8/10Les Passeurs - Tomes 1 et 2

/ Critique - écrit par Danorah, le 30/06/2008
Notre verdict : 8/10 - The (not so) melancholy death of an ordinary boy (Fiche technique)

Même si le monde des morts n'est pas de tout repos pour les petits garçons, on s'y amuse bien, et on prend un malin plaisir à y suivre les aventures de tout ce petit monde. Une bande dessinée hautement recommandable pour toutes les petites têtes blondes.

Qu'y a-t-il après la mort ? Une question bien pratique pour les esprits imaginatifs qui y trouveront une intarissable source d'inspiration - et pour cause, puisqu'il n'en existe pas de plus ouverte. Du purgatoire monochrome de Monsieur Mardi-Gras Descendres à l'enfer gothico-flamboyant de Requiem Chevalier Vampire, les exemples de mondes post-mortem plus ou moins apocalyptiques (mais rarement paradisiaques) pullulent, dans l'univers de la bande dessinée comme ailleurs. Le public enfantin n'est pas épargné, et la vision que lui en offrent les auteurs jeunesse n'est pas spécialement rigolote non plus (voir par exemple celui qu'a imaginé Philip Pullman pour sa trilogie A la croisée des mondes). Une fois n'est pas coutume, dans Les Passeurs, le monde des morts se révèle, sinon idyllique, du moins tout à fait... vivable ; et quand vous mourez, on vous prépare même un gentil comité d'accueil.

C'est en plein milieu du niveau 8 de Super Bario que Manu se retrouve nez à nez avec la Faucheuse, qui l'expédie tout droit dans le monde des morts pensé par Martin Vidberg (auteur du Journal d'un remplaçant), et mis en images par Mickaël Roux. Un monde dont l'apparence séduit dès le premier coup d'œil, fait d'un amas de trucs et de bidules étranges et biscornus : arbres tarabiscotés et calcinés, bouquets d'yeux scrutateurs, ombres mouvantes, croix plantées de traviole, crânes à demi enfouis... un drôle de mélange gothico-fantaisiste plein d'arrondis et de volutes qui ne peut pas ne pas rappeler l'univers de Tim Burton. Véritable réussite graphique, ce monde des morts est peuplé de personnages tout aussi pittoresques, gueules cassées de tous les types possibles, et drôles bien malgré elles (les êtres humains conservent dans le monde des morts l'apparence qu'ils avaient lors de leur mort, blessures comprises, et les auteurs n'ont pas manqué d'imagination à ce sujet).

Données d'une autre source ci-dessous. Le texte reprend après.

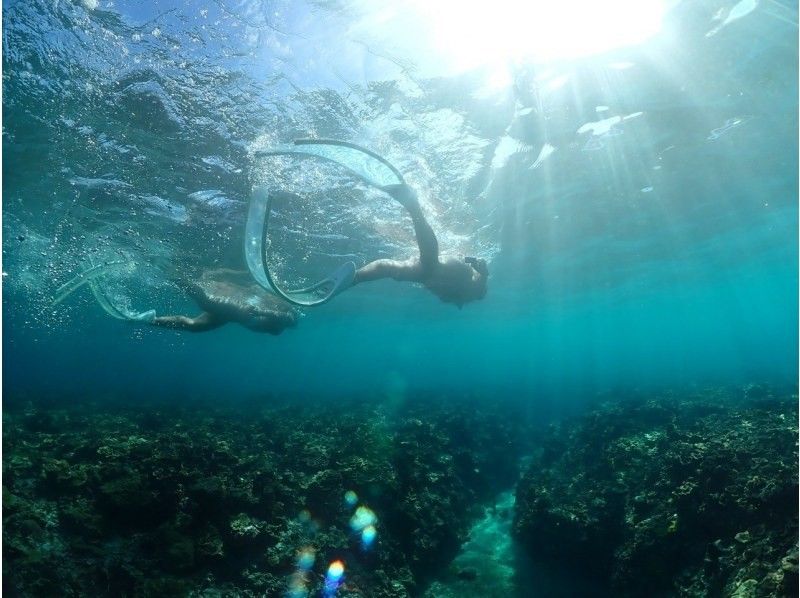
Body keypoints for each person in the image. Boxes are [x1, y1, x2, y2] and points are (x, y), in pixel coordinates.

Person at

Les deux personnages qui accueillent Manu à son arrivée, les « passeurs » Teach et Bruton, forment un duo comique convenu (le petit teigneux et le grand dadais) mais parfaitement efficace pour le public visé, qui devrait trouver dans les frasques des deux compères de quoi se divertir. S'il est régulièrement parsemé d'humour gentiment grinçant et de situations horrifico-amusantes, le véritable moteur du récit est le mystère qui plane sur la véritable nature de Manu : pourquoi ne peut-il pas, comme les autres morts, changer d'apparence à volonté et passer à travers les murs ? Pourquoi se sent-il encore appelé par le monde des vivants ? Le lecteur adulte aura tôt fait de deviner le pot aux roses, mais ne se délectera pas moins des aventures de Manu et ses amis, et de sa rencontre avec la Faucheuse, « personnage » despotique mais tellement sympathique qu'on souhaiterait presque que ce soit la vraie. Dommage que le dénouement trop rapide et précipité en fin de deuxième tome vienne un peu gâcher le plaisir par sa trop grande simplicité et son manque de piquant... public enfantin oblige, sans nul doute.

En tout cas, même si le monde des morts n'est pas de tout repos pour les petits garçons, on s'y amuse bien, et on prend un malin plaisir à y suivre les aventures de tout ce petit monde. Un mauvais point, toutefois, aux quelques très vilaines fautes d'orthographe qui se sont glissées dans les bulles - quand on s'adresse à un public jeune, c'est impardonnable. Ceci excepté, Les Passeurs est une très jolie bande dessinée pour enfants, qui devrait combler tout autant leurs envies de mystère que leurs pupilles et leurs zygomatiques. Et qui ne devrait pas non plus rebuter les adultes, pour peu qu'ils se prennent au jeu.